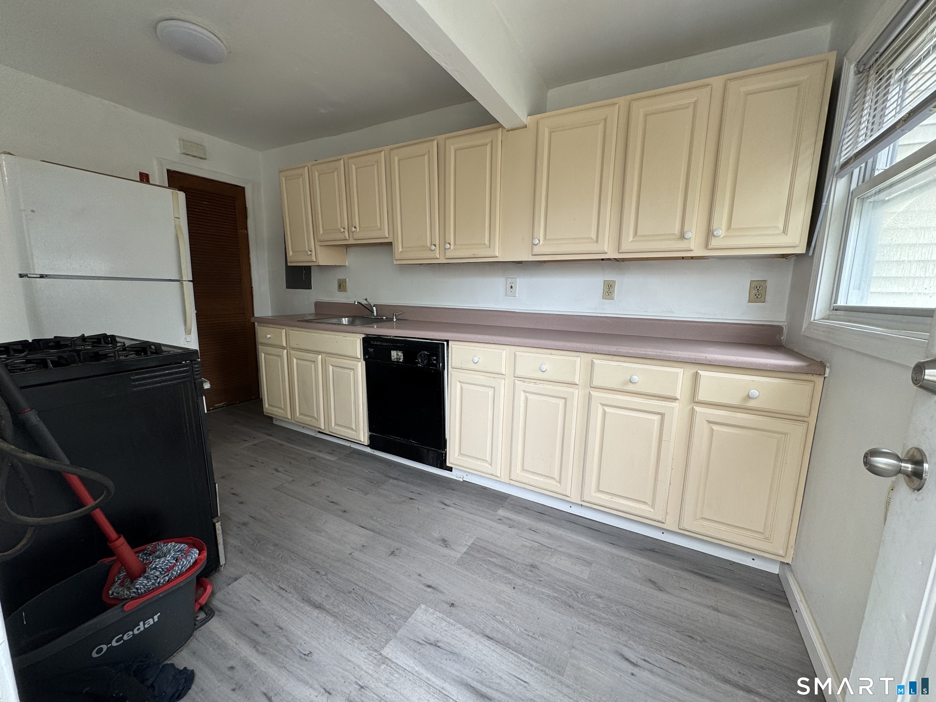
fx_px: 379
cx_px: 468
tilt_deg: -9.6
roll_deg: -1.1
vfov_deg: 85.7
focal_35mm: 14
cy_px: 351
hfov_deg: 102.1
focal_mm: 2.22
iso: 50
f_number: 2.2
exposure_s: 1/99
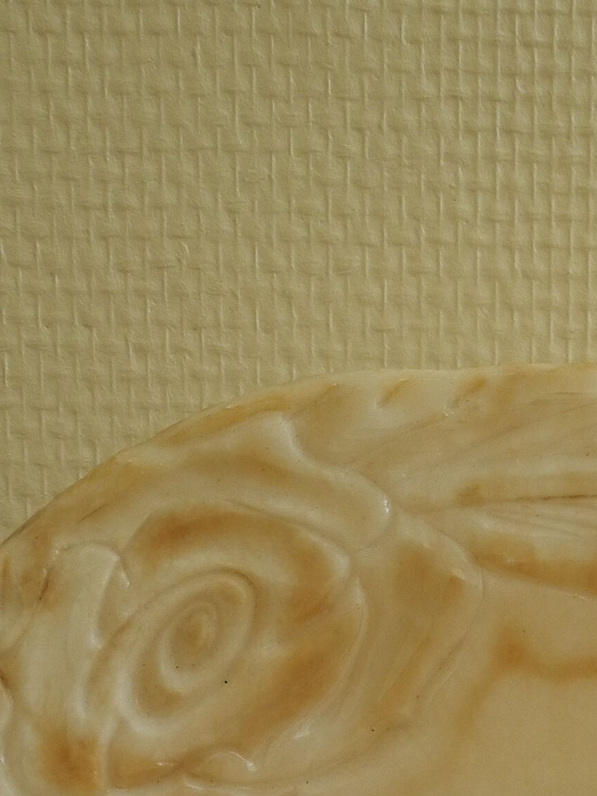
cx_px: 632
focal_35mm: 89
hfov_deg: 16.2
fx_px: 2047
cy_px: 998
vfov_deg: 20.4
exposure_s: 1/263
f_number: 2.8
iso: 100
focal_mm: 6
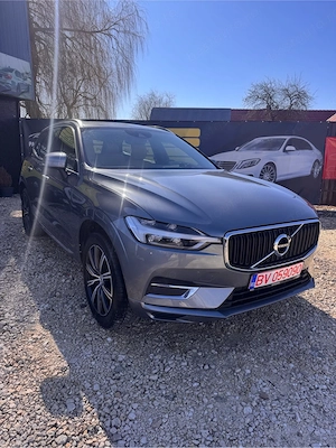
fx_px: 311
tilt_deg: -12.4
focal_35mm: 24
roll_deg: -2.1
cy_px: 224
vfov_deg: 71.6
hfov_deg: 56.8
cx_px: 168
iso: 80
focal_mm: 6.76
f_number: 1.78
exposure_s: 1/2710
=======
Copy exactly the line that contains "tilt_deg: -12.4" and all lines after it in the listing above, through the final line, and nothing else.

EXERCISE RESPONSE:
tilt_deg: -12.4
focal_35mm: 24
roll_deg: -2.1
cy_px: 224
vfov_deg: 71.6
hfov_deg: 56.8
cx_px: 168
iso: 80
focal_mm: 6.76
f_number: 1.78
exposure_s: 1/2710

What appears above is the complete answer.